## Text section
At one point, Jacobson came out “ranting and raving about drugs, other men (and) asking whether Brandy was working with police.”
He also searched the entire house for evidence of another man.
Everything was quiet the next morning when the girls left to go to school. One of the girls went to say goodbye to their mom, and didn’t get an answer through the door.
Lilly said this was odd because she usually walked them to the bus stop, and when she didn’t walk with them, she would watch them from the apartment balcony.
When the girls returned home that day, they said Jacobson told them their mother had left. Lilly noted that police would later discover Ebanez’s purse with all of her personal items still inside including her wallet.
Over the next few days, Jacobson was seen on security footage making two trips to Home Depot to buy cleaning supplies, garbage bags and duct tape. He also bought landscaping blocks used to make a planter and a dolly that can be converted into a cart.
Investigators would later find only Home Depot had that particular brand of brick in stock, and Jacobson was one of four people to buy them in that period of time. And he was the only person to only buy two.
When he was arrested, investigators found debris from the bricks in his trunk.
The girls testified that Jacobson spent the next five days cleaning. He also kept the girls at home from school.
“That entire time he’s concocting a story to cover up what really happened,” Lilly said. “He’s trying to remove and destroy the evidence in the apartment.”
While Jacobson’s phone stayed in the apartment, Lilly noted one of his daughter’s phones crossed the Columbia River into Pasco, where prosecutors believe her body was dumped.
The next day, he took his daughters and left for the Portland area.
On Sept. 27, 2022, an off-duty Kennewick police officer spotted Ebanez’s body floating in the Columbia River.
When police searched her apartment, they discovered a large stain that matched her DNA under a bed.
Ebanez was four to five months pregnant when she was killed. The medical examiner testified her face was so bruised that she couldn’t tell where one bruise ended and another one began, Lilly said.
The examiner also testified she was strangled with such force that it broke the bone at the top of her throat.
“This went on for so long that he had to have formed the intent to kill and then carried it out,” Lilly said. “There is only one explanation for beating something this long and this severely. It’s because you decided to kill them.”
Unanswered questions
Vander Sys pointed to various problems in the investigation where evidence had been compromised and questions weren’t answered.
“I want to first discuss what we talked about at the very beginning, which is confirmation bias,” he said. “Confirmation bias is a problem ... because you’re taking the conclusion that you want and using that to find data and information to support that conclusion.”
He started by pointing out issues with the interviews of the two girls. He pointed to evidence showing that the girls were told Jacobson committed the murder.
“What this did is entirely change the subsequent investigation,” he said. “Detective (Kris) Safranek testified based on information that we received we amended the search warrants for the apartment.”
He also said the testimony of the girls changed over the past three years. The girl who initially looked in on her mother told police that she heard Ebanez snoring.
He also pointed out that the suggestion that prosecutors were relying on jurors to make assumptions about Jacobson taking the body to Pasco.
He noted that no one saw him cart the nearly 200-pound woman down the stairs to his car, along with about 80 more pounds of other items to the river.
Vander Sys argued that police didn’t explain how her body managed to move from the Pasco side of the river to the Kennewick side.

## Material supplied
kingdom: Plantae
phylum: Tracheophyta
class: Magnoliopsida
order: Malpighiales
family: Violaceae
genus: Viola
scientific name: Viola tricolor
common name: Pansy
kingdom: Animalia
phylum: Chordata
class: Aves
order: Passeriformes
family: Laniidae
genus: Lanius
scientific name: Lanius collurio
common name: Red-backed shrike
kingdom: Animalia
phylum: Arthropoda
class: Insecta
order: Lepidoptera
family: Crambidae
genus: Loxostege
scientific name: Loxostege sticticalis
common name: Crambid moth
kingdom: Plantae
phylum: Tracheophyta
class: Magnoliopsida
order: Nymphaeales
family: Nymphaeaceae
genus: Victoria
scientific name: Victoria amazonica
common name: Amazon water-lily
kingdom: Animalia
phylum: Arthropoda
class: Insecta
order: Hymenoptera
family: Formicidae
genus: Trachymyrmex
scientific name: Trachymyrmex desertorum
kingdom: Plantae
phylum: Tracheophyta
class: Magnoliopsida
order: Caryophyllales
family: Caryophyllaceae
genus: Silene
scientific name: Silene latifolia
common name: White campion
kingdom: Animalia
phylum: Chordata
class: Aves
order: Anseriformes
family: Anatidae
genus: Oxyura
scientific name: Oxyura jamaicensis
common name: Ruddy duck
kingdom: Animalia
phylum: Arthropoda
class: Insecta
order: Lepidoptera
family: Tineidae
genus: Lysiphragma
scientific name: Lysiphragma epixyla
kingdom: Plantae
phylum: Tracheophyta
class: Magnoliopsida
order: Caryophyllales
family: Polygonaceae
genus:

## Required tasks
**A.** Condense the paragraph of the trial article beginning "Over the next few days" into a short bulleted list that keeps its main facts.
**B.** Reproduce the passage of the trial article word for word, from "While Jacobson’s phone" to "of her throat.".
**C.** Translate this sentence from the trial article into Spanish: "On Sept. 27, 2022, an off-duty Kennewick police officer spotted Ebanez's body floating in the Columbia River."

## Expected results
**A.**
- Over the next few days, security footage showed Jacobson making two trips to Home Depot.
- He bought cleaning supplies, garbage bags and duct tape.
- He also bought landscaping blocks used to make a planter, and a dolly that converts into a cart.

**B.**
While Jacobson’s phone stayed in the apartment, Lilly noted one of his daughter’s phones crossed the Columbia River into Pasco, where prosecutors believe her body was dumped.
The next day, he took his daughters and left for the Portland area.
On Sept. 27, 2022, an off-duty Kennewick police officer spotted Ebanez’s body floating in the Columbia River.
When police searched her apartment, they discovered a large stain that matched her DNA under a bed.
Ebanez was four to five months pregnant when she was killed. The medical examiner testified her face was so bruised that she couldn’t tell where one bruise ended and another one began, Lilly said.
The examiner also testified she was strangled with such force that it broke the bone at the top of her throat.

**C.** El 27 de septiembre de 2022, un agente de la policía de Kennewick que estaba fuera de servicio vio el cuerpo de Ebanez flotando en el río Columbia.